Assignment => Though the entries contain pictures, the copy you make should hold only the rest, exactly as written.

Collected data:
═══
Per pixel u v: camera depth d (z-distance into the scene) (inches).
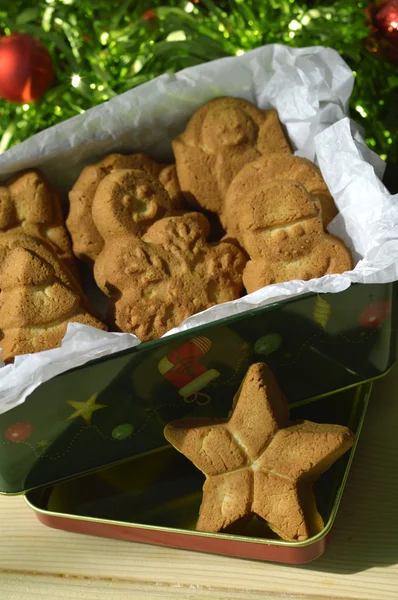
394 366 24.3
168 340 20.7
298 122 24.5
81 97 25.7
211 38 25.5
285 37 25.5
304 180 23.6
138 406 21.8
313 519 21.0
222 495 21.2
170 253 22.5
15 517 23.0
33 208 23.6
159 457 23.0
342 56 26.1
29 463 22.0
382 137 25.9
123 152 25.0
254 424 21.2
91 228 23.9
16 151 23.8
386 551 21.7
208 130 24.3
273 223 22.5
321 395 23.0
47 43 25.7
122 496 22.5
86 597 21.7
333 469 22.0
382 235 22.0
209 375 21.8
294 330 21.6
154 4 26.2
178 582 21.7
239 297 22.9
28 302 21.7
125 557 22.2
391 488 22.5
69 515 21.9
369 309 21.7
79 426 21.7
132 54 25.4
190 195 24.3
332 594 21.3
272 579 21.6
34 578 22.1
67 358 20.4
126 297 22.2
═══
Exercise solution =>
Per pixel u v: camera depth d (z-distance into the scene) (inches).
394 366 24.3
168 340 20.7
298 122 24.5
81 97 25.7
211 38 25.5
285 37 25.5
304 180 23.6
138 406 21.8
313 519 21.0
222 495 21.2
170 253 22.5
15 517 23.0
33 208 23.6
159 457 23.0
342 56 26.1
29 463 22.0
382 137 25.9
123 152 25.0
254 424 21.2
91 228 23.9
16 151 23.8
386 551 21.7
208 130 24.3
273 223 22.5
321 395 23.0
47 43 25.7
122 496 22.5
86 597 21.7
333 469 22.0
382 235 22.0
209 375 21.8
294 330 21.6
154 4 26.2
178 582 21.7
239 297 22.9
28 302 21.7
125 557 22.2
391 488 22.5
69 515 21.9
369 309 21.7
79 426 21.7
132 54 25.4
190 195 24.3
332 594 21.3
272 579 21.6
34 578 22.1
67 358 20.4
126 297 22.2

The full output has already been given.